Now that's what I'm talking!
OutlawJW,
Come on out, there's plenty of hunting opportunities. One suggestion, study all you can about pheasant hunting in the Dakota's, also get on the GPF web sites. 
If you can get your hands on the Shooting Sportsman Sept/Oct issue, 
there are quite a few ads for hunting in SD.
If you have no luck, there is a guy (Highway Patrol officer that use to live by me in Aberdeen)that lives by Mom that is starting a lodge. 
I don't know his intent yet, he's been asking about my Mom's land, that will be mine some day (inheret/buy) and might be reasonable in price, I can maybe hook you up with him.
I recently lost my father and wish I could have hunted more with him, he was not much of a hunter, but always took me out and came with me.
Thanks.


----------



## pointer99 (Jan 16, 2004)

hey outlaw josey wales......

let me first say how much i enjoyed your movie. these bouys on this site ain't such a bad bunch but they have seen their hunting heritage under attack. so take it easy on em and look around a bit. ask a few questions but don't expect them to give up any of their honey holes. if they posted up their huntin spots on this board you wouldn't be able to find a parkin spot to hunt em the next week.

they don't care much for the guides and outfitters round these parts cause they are leasing up land at an alarming rate. land that was open to folks like you and them to hunt just for the askin. if you are from the east coast and are a long time hunter then you most likely have already witnessed what is taking place up there.

if you do decide to hunt north dakota you will find the people there some of the most hospitable folks on the face of the earth.

in all fairness to you ........you have most likely been reading on the pheasant hunting thread but if you will look around on some of the other threads you might have more of a grasp of what was going on.

i have hunted in a few other states and will send you some info on some of all of them....... soooooooooo check your private messages.

pointer


----------



## jeffyo45 (Feb 1, 2005)

Outlaw

I recently had the pleasure of hunting roosties in SoDak for my first time this past season.

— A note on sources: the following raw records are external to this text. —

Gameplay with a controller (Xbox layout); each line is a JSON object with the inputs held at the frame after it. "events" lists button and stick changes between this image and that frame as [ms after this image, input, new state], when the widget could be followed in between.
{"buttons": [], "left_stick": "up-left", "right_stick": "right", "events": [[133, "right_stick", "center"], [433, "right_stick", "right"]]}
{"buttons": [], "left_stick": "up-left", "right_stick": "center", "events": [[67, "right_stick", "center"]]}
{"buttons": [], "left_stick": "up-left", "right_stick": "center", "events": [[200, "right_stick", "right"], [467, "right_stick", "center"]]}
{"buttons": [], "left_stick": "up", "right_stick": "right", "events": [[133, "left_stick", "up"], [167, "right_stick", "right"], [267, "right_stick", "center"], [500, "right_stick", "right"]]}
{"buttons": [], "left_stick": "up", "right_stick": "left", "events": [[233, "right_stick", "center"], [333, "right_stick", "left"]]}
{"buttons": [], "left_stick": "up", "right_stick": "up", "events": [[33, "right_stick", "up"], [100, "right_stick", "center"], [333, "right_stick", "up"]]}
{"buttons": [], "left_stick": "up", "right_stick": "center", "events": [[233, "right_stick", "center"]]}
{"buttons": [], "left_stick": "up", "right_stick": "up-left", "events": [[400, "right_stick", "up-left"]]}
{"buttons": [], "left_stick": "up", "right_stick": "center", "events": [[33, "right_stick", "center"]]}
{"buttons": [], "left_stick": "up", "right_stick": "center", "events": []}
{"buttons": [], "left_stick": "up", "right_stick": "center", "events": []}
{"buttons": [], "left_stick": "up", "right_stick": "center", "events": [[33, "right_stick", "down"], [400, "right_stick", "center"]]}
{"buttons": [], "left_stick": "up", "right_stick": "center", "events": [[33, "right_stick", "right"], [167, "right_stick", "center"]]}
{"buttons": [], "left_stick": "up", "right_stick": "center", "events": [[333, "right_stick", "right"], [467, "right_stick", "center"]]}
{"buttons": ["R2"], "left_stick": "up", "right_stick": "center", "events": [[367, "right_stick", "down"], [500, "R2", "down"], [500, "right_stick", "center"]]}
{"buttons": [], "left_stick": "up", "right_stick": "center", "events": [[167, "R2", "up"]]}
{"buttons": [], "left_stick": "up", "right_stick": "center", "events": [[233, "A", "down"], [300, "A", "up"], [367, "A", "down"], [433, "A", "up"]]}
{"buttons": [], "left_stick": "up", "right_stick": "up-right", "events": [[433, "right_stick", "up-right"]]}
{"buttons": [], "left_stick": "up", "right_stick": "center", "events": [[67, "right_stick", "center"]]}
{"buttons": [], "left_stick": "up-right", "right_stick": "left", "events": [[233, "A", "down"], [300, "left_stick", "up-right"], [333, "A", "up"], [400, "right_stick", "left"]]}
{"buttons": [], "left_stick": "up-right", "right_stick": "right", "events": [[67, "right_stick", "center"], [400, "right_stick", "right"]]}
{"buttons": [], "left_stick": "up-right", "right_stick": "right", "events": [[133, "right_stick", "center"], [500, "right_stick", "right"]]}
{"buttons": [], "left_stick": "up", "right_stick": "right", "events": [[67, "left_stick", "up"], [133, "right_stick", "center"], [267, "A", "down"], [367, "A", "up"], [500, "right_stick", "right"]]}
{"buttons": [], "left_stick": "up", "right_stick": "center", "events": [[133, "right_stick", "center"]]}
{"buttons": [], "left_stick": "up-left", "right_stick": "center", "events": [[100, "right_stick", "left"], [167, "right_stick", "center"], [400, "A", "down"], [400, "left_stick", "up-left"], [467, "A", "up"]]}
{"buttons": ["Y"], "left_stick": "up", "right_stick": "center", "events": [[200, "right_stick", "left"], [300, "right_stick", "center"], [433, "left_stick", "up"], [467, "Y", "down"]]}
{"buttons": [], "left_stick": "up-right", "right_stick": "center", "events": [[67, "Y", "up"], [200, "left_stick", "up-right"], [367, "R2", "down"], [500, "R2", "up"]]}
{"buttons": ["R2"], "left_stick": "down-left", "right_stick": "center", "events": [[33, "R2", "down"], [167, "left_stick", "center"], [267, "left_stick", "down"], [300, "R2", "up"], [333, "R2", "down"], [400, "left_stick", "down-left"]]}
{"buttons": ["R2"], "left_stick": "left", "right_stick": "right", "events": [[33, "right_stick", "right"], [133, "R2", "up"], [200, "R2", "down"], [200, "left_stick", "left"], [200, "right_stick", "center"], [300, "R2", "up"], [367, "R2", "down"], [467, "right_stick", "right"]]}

For sheer numbers of birds that state can't be beat. Be prepared to drive alot and knock on alot of doors. Even land that looks private and possibly open to hunters who knock on the door of the owner may be leased to someone. That being said you can still find land to hunt by knocking on doors. Be prepared to possibly offer a gift or share your quarry.


----------



## englishpointer (May 16, 2005)

I am sorry if this seems like a Plug for my product but for research and getting ahold of people that own land in ND Midland Atlas has the names and acres also PLOTS land in the book . So if you are going to hunt ND for RingNeck south of I 94 and depending on hatch this year SW ND is very good , reason is you can hunt Grouse, Phesant, Partridge, all during Phesant season. I agree most ND people are the freindliest people in the US . So if you are traveling here we are not southerners that will walk up and talk to you just cause you are there but will talk to you if we know you indeed want a conversation, and give helpful tips and thoughts of were and how to hunt in ND. Once you get a land owner friend here you will have hunting land as long as you respect him or her and there land.


----------